* **EXERCISE PROMPT**: Copy the data word for word, starting at the line that has "common name: Mallard" and going through the last line of the data.

* **DATASET EXCERPTS**:
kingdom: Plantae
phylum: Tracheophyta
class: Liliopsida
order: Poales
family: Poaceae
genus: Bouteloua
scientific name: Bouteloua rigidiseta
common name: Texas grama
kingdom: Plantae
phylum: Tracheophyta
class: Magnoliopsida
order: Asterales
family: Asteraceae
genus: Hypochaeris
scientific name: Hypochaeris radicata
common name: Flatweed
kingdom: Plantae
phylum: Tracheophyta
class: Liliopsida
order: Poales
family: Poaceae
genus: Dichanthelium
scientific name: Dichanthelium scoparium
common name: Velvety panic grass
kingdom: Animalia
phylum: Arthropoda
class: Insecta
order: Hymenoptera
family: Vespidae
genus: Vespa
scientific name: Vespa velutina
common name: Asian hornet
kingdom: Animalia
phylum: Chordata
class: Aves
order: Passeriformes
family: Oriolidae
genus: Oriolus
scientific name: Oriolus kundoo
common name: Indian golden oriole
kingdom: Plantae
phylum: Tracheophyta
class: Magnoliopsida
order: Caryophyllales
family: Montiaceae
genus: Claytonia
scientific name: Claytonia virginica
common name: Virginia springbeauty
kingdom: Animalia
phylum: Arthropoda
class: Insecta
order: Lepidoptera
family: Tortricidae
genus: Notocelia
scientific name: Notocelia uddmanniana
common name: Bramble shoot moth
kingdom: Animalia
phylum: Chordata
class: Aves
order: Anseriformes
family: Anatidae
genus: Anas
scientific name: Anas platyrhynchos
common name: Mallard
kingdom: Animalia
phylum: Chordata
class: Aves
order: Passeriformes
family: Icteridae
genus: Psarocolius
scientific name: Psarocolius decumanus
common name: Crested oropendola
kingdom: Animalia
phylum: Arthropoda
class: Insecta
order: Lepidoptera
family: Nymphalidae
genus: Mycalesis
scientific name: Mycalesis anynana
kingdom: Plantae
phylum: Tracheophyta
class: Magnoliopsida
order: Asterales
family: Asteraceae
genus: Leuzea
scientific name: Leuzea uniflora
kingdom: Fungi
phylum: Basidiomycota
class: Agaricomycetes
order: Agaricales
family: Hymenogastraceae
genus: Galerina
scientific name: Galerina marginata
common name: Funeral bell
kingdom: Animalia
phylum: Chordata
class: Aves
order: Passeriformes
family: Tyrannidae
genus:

* **WRITTEN ANSWER**:
common name: Mallard
kingdom: Animalia
phylum: Chordata
class: Aves
order: Passeriformes
family: Icteridae
genus: Psarocolius
scientific name: Psarocolius decumanus
common name: Crested oropendola
kingdom: Animalia
phylum: Arthropoda
class: Insecta
order: Lepidoptera
family: Nymphalidae
genus: Mycalesis
scientific name: Mycalesis anynana
kingdom: Plantae
phylum: Tracheophyta
class: Magnoliopsida
order: Asterales
family: Asteraceae
genus: Leuzea
scientific name: Leuzea uniflora
kingdom: Fungi
phylum: Basidiomycota
class: Agaricomycetes
order: Agaricales
family: Hymenogastraceae
genus: Galerina
scientific name: Galerina marginata
common name: Funeral bell
kingdom: Animalia
phylum: Chordata
class: Aves
order: Passeriformes
family: Tyrannidae
genus:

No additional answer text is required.